La fixation d’un tel point de départ n’est nullement en contradiction avec l’obligation faite à la Caisse de notifier à l’employeur les dates d’échéance des différentes phases de l’instruction d’un dossier transmis au CRRMP, et non des délais, puisque l’organisme peut fixer les dates d’échéance du délai de 40 jours francs, subdivisé en deux délais de 30 et 10 jours, en tenant compte des délais d’acheminement susvisés.

Au cas présent, il résulte de l’avis du CRRMP qu’il a reçu le dossier complet le

29 mars 2021, c’est-à-dire avant la date à laquelle l’employeur pouvait l’enrichir.

Par courrier du 29 mars 2021, dont il est constant, au regard de l’accusé de réception qu’il a été reçu par l’employeur le 31 mars suivant, la Caisse l’a informé qu’il pouvait :

– compléter son dossier jusqu’au 29 avril 2021,

– formuler des observations jusqu’au 10 mai 2021, sans néanmoins pouvoir joindre de nouvelles pièces.

L’employeur ne soulève pas l’absence de respect du caractère franc du délai de 40 jours, mais l’absence de respect du délai de 30 jours,

Le délai de 30 jours débutait le lendemain de la réception du courrier du 29 mars 2021, reçu le 31 mars 2021 et s’achevait donc le 30e jour soit le 30 avril 2021.

Le délai de 30 jours n’étant pas stipulé franc, l’employeur devait pouvoir faire ses observations jusqu’à minuit, et non jusqu’au 29 mars 2021 comme indiqué par la Caisse.

En réduisant ainsi le délai de 30 jours alloué à l’employeur, la Caisse n’a pas respecté la procédure d’instruction et c’est sans fondement qu’elle considère que seul le délai de

10 jours aurait pour objet de garantir le respect du contradictoire puisque pendant le délai de 30 jours, l’employeur peut consulter le dossier et le compléter en produisant des pièces et en formulant des observations, alors que pendant le délai de 10 jours, il dispose d’un droit réduit ne lui permettant plus de formuler des observations. Le principe du contradictoire consistant en la faculté de prendre connaissance et de discuter de toute pièce ou observation présentée par l’ensemble des parties, le délai de 30 jours participe, au même titre que le délai de 10 jours, au respect du principe du contradictoire.

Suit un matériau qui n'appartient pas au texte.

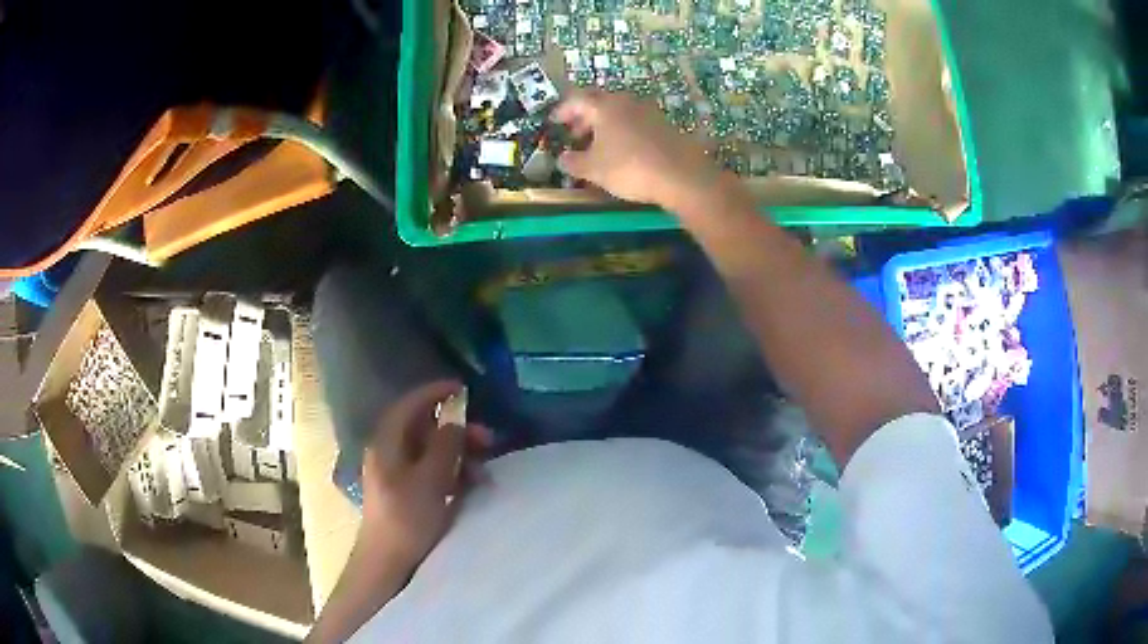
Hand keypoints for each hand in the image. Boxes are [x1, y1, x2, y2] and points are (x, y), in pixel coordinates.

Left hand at [359, 380, 491, 563]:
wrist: (390, 562)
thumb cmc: (406, 518)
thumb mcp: (430, 480)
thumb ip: (444, 446)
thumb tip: (455, 420)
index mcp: (387, 443)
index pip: (409, 406)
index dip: (434, 393)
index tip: (463, 387)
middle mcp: (391, 453)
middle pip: (425, 429)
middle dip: (458, 431)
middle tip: (488, 439)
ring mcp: (399, 474)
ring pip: (433, 452)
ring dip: (460, 455)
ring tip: (484, 471)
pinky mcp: (409, 493)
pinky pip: (434, 472)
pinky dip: (454, 473)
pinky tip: (473, 485)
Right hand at [551, 90, 720, 209]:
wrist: (682, 175)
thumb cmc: (630, 167)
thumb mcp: (593, 169)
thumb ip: (573, 162)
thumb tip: (562, 159)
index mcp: (604, 106)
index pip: (577, 99)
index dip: (563, 110)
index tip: (554, 123)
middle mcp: (626, 102)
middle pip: (599, 101)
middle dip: (584, 116)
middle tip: (574, 133)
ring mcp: (648, 111)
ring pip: (619, 111)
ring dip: (604, 124)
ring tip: (597, 144)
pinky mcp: (664, 125)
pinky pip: (635, 121)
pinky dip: (622, 130)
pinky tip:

A défaut de respect par la Caisse du principe du contradictoire à l’égard de l’employeur, la décision de la Caisse de prendre en charge, au titre du risque professionnel, la pathologie déclarée par M. [K] le 1er juillet 2021 lui est inopposable.

Il n’y a par conséquence pas lieu de statuer sur les autres griefs et demandes des parties.

Le jugement sera confirmé de ce chef.

Sur les dépens et les demandes au titre de l’article 700 du code de procédure civile

La Caisse, qui succombe à l’instance sera condamnée aux dépens, conformément aux dispositions de l’article 696 du code de procédure civile.

PAR CES MOTIFS

LA COUR, après en avoir délibéré, par arrêt contradictoire,

DÉCLARE l’appel formé par la caisse primaire d’assurance maladie de l’Oise recevable,

CONFIRME le jugement rendu le 11 juillet 2023 par le pôle social du tribunal judiciaire de Paris (RG22-72) en toutes ses dispositions ;

DÉBOUTE les parties de leurs demandes autres, plus amples ou contraires ;

CONDAMNE la caisse primaire d’assurance maladie de l’Oise aux dépens.